We can trace data gravity to enterprises themselves, which are data sinks and will host 80 percent of global data by 2025, according to some estimates. In addition, a company creates a new center of data gravity every time it goes through mergers and acquisitions or launches new large-scale analytical projects. And while most data used to reside in warehouses, the placement of datasets is also changing, with the increasing use of the Industrial Internet of Things (IIoT) at the edge. We are seeing data gravity evolve in parallel with new data processing methods.

Data gravity has been gathering force even before the full-throated embrace of a paradigm-shifting technology: artificial intelligence. But now with AI, the challenges related to data gravity are compounded further because AI creates more data to work with. Another factor to consider when working with AI is that the location of data can vary depending on whether you’re training data models or actually using them. The placement of data—whether it’s in the cloud or on-prem or at the edge— especially matters in AI. Having a future-ready data center that facilitates faster insight from the data will make a huge difference.

Expect these challenges to come to the forefront as AI adoption increases. Seventy-six percent of IT decision-makers are increasing their budgets to pursue AI, according to the 2023 Generative AI Pulse Survey of 500 IT decision-makers conducted by Dell Technologies. A similar percentage believe the impact of generative AI will be significant, if not transformative, for their organizations.

Data gravity and infrastructure

 Especially if AI-related projects are on the front burner, enterprises are going to have to consider many factors related to data gravity.

First, they need to figure out where to both compute and store data. Where are enterprises going to train AI data models, and where are they going to use the resultant algorithms? Our very own GenAI Pulse Survey shows that 82% of IT leaders prefer an on-prem or hybrid approach for data management.

The growth of IIoT and edge AI involves data processing at the edge. This in turn will mean that enterprises will need to figure out how much data to process at the edge and how much can be routed to the cloud.

Cloud-based software-as-a-service (SaaS) programs that companies use can also dictate how enterprises access data. In addition, privacy and security laws dictate where enterprises and other organizations can store and process data.

Answers to this long list of “where” questions will shape related IT infrastructure, including the placement of data centers, on-prem and hybrid cloud services, and other locations for data storage, training and processing.

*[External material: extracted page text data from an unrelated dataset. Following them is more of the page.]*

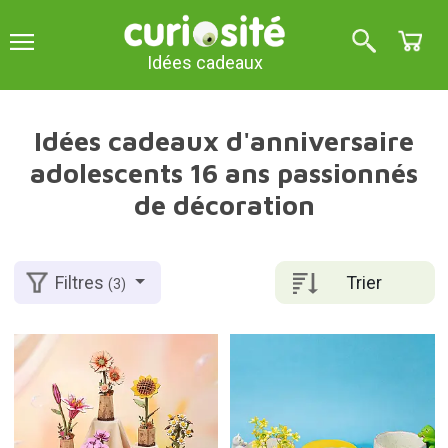
Idées cadeaux
Idées cadeaux d'anniversaire
adolescents 16 ans passionnés
de décoration
Trier
Filtres
(3)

The costs of managing data in the cloud, on-prem, or using hybrid models are also a significant fallout from data gravity and affect data management strategies. Indeed, the costs of moving data back and forth are steep, and enterprises are exploring workarounds. They’re achieving efficiencies through mechanisms like virtualization and cloud-adjacent storage.

Then, there’s the governance piece of the equation. Answering how much data needs to be moved to make it useful also helps address data gravity and shape infrastructure. Enterprises need to ask the difficult question about how much data they really need to process and how much they really need to retain. I believe that the better enterprises can manage large volumes of data, the better they can mitigate some of the adverse impacts of data gravity.

A data management program

 So, what can enterprises do to create a sound gravity-aware data management program? They can start by creating an inventory of resources that increase data gravity. To do so, they will need to know what their bets are: What new data investments has the enterprise made, and which moves in the near future might add to data gravity?

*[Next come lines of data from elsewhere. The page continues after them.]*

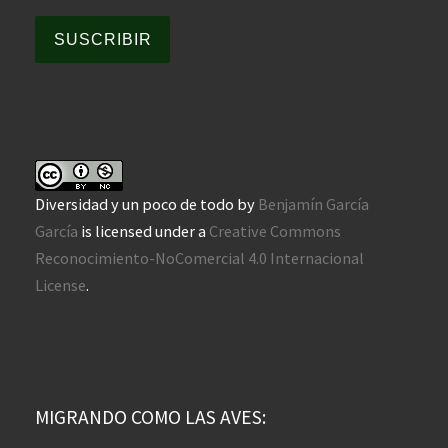
SUSCRIBIR
Diversidad y un poco de todo
by
Benjamín García
García
is licensed under a
Creative Commons
Reconocimiento-NoComercial 4.0 Internacional
License
.
MIGRANDO COMO LAS AVES: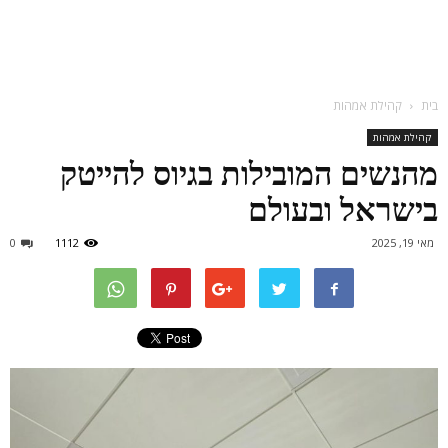
בית
קהילת אמהות
קהילת אמהות
מהנשים המובילות בגיוס להייטק
בישראל ובעולם
מאי 19, 2025
1112
0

Understand where the data nodes are. Does the enterprise need specific datasets in specific locations, whether that’s on the edge for real-time processing or in a particular country due to data sovereignty laws?

Organizations will have to transport only as much data as is really needed. There are plenty of tools, virtualization is just one of them, where enterprises can achieve the data-driven results they want without having to transfer datasets around and creating new centers of data gravity.

Enterprises can also consider managed services. They can partner with Dell to set up the blocks of necessary IT infrastructure to turbocharge AI projects today and into the future. Dell is well positioned with high-performing storage and lower-cost object store for on-prem AI scale.

Data is sacred and absolutely critical for any enterprise. Particularly with the energy and excitement around AI, having a strong data strategy that factors data gravity is key to harnessing the technology to its full potential.